■ Ausgangstext ■
※ ※ ※

Wie gehen Sie persönlich bzw. im Job mit Lockdown, Home Office, Home Schooling und Social Distancing um? Mit welchen Strategien und Verhaltensweisen sorgen Sie für Ausgleich?
Ich bin in der glücklichen Lage, dass meine drei Söhne schon erwachsen sind und mich somit das Home Schooling nicht mehr trifft. Da meine Frau und ich immer beide gearbeitet haben, wäre das früher mit drei kleinen Buben sicher eine Herausforderung gewesen. Mein Ausgleich ist der Sport. Ich laufe leidenschaftlich gerne in den Bergen herum. Am liebsten natürlich mit meiner Frau oder mit Freunden. Und ich freue mich immer, wenn meine Söhne wieder zu uns kommen und an manchen Wochenenden alle wieder vereint sind.
Was waren Ihre beruflichen bzw. persönlichen Highlights im Jahr 2020?
Ich bin 2019 mit gut 50 Jahren als CEO in dieses Unternehmen gekommen, dessen Altersdurchschnitt der Mitarbeiter bei Anfang 30 liegt. Gerade in der jetzigen Pandemie konnte ich meine Erfahrung und mein Knowhow gut einbringen und uns einigermaßen sicher durch die Krise führen. Besonders stolz bin ich persönlich auf die Bestätigung, dass unsere Strategie einer managed hybrid Cloud so gut zu den aktuellen Anforderungen am Markt passt. Also zusammengefasst: Die Richtung und die Stimmung stimmen – was will man als Chef mehr. Dass meine Arbeit dann noch mit einer kleinen Auszeichnung belohnt wurde, freut mich natürlich auch. Anfang Oktober wurde ich vom European CEO Magazin als bester CEO des Jahres in der Kategorie IT Solution Provider ausgezeichnet.

※ ※ ※

■ Aufgabenziel ■
Stimmen die folgenden Aussagen mit dem Interview überein? Antworten Sie jeweils mit Ja oder Nein und zitieren Sie die entscheidenden Worte wörtlich.
1. Die drei Söhne der befragten Person sind bereits erwachsen.
2. Die befragte Person kam im Jahr 2020 als CEO in das Unternehmen.
3. Die Auszeichnung als bester CEO des Jahres kam vom European CEO Magazin.
Das Material wird für die Bearbeitung nicht gebraucht.

■ Gesammelte Daten ■
※ ※ ※

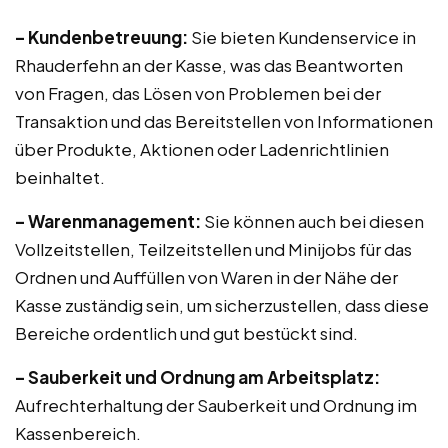
– Kundenbetreuung:
Sie bieten Kundenservice in
Rhauderfehn an der Kasse, was das Beantworten
von Fragen, das Lösen von Problemen bei der
Transaktion und das Bereitstellen von Informationen
über Produkte, Aktionen oder Ladenrichtlinien
beinhaltet.
– Warenmanagement:
Sie können auch bei diesen
Vollzeitstellen, Teilzeitstellen und Minijobs für das
Ordnen und Auffüllen von Waren in der Nähe der
Kasse zuständig sein, um sicherzustellen, dass diese
Bereiche ordentlich und gut bestückt sind.
– Sauberkeit und Ordnung am Arbeitsplatz:
Aufrechterhaltung der Sauberkeit und Ordnung im
Kassenbereich.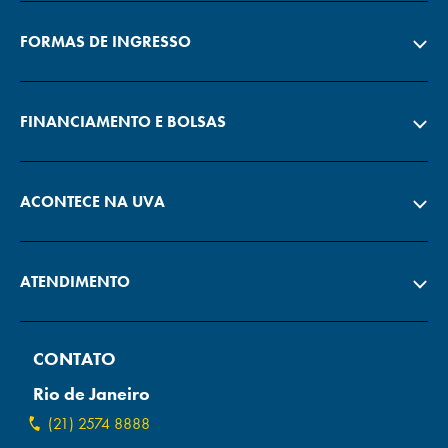
FORMAS DE INGRESSO
FINANCIAMENTO E BOLSAS
ACONTECE NA UVA
ATENDIMENTO
CONTATO
Rio de Janeiro
(21) 2574 8888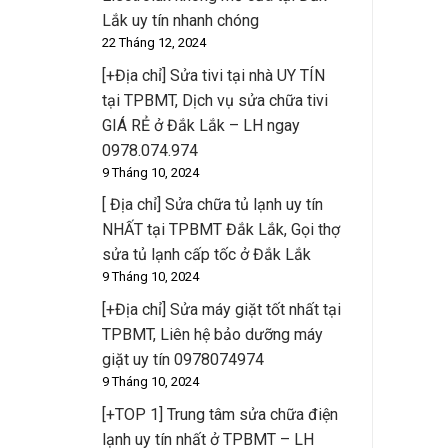
Lắk uy tín nhanh chóng
22 Tháng 12, 2024
[+Địa chỉ] Sửa tivi tại nhà UY TÍN
tại TPBMT, Dịch vụ sửa chữa tivi
GIÁ RẺ ở Đắk Lắk – LH ngay
0978.074.974
9 Tháng 10, 2024
[ Địa chỉ] Sửa chữa tủ lạnh uy tín
NHẤT tại TPBMT Đắk Lắk, Gọi thợ
sửa tủ lạnh cấp tốc ở Đắk Lắk
9 Tháng 10, 2024
[+Địa chỉ] Sửa máy giặt tốt nhất tại
TPBMT, Liên hệ bảo dưỡng máy
giặt uy tín 0978074974
9 Tháng 10, 2024
[+TOP 1] Trung tâm sửa chữa điện
lạnh uy tín nhất ở TPBMT – LH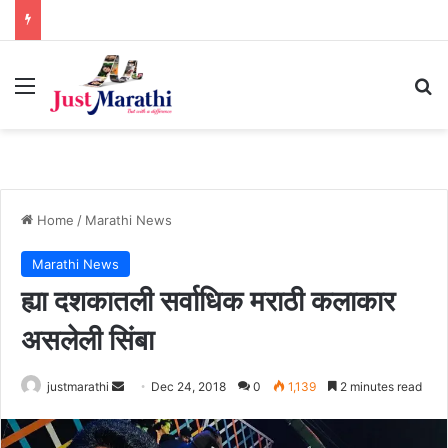
Menu
S
Home
/
Marathi News
Marathi News
ह्या दशकातली सर्वाधिक मराठी कलाकार
असलेली सिंबा
justmarathi
S
Dec 24, 2018
0
1,139
2 minutes read
e
n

※ ※ ※

■ Ausgabe ■
1. Ja: „dass meine drei Söhne schon erwachsen sind“
2. Nein: „Ich bin 2019 mit gut 50 Jahren als CEO in dieses Unternehmen gekommen“
3. Ja: „Anfang Oktober wurde ich vom European CEO Magazin als bester CEO des Jahres in der Kategorie IT Solution Provider ausgezeichnet.“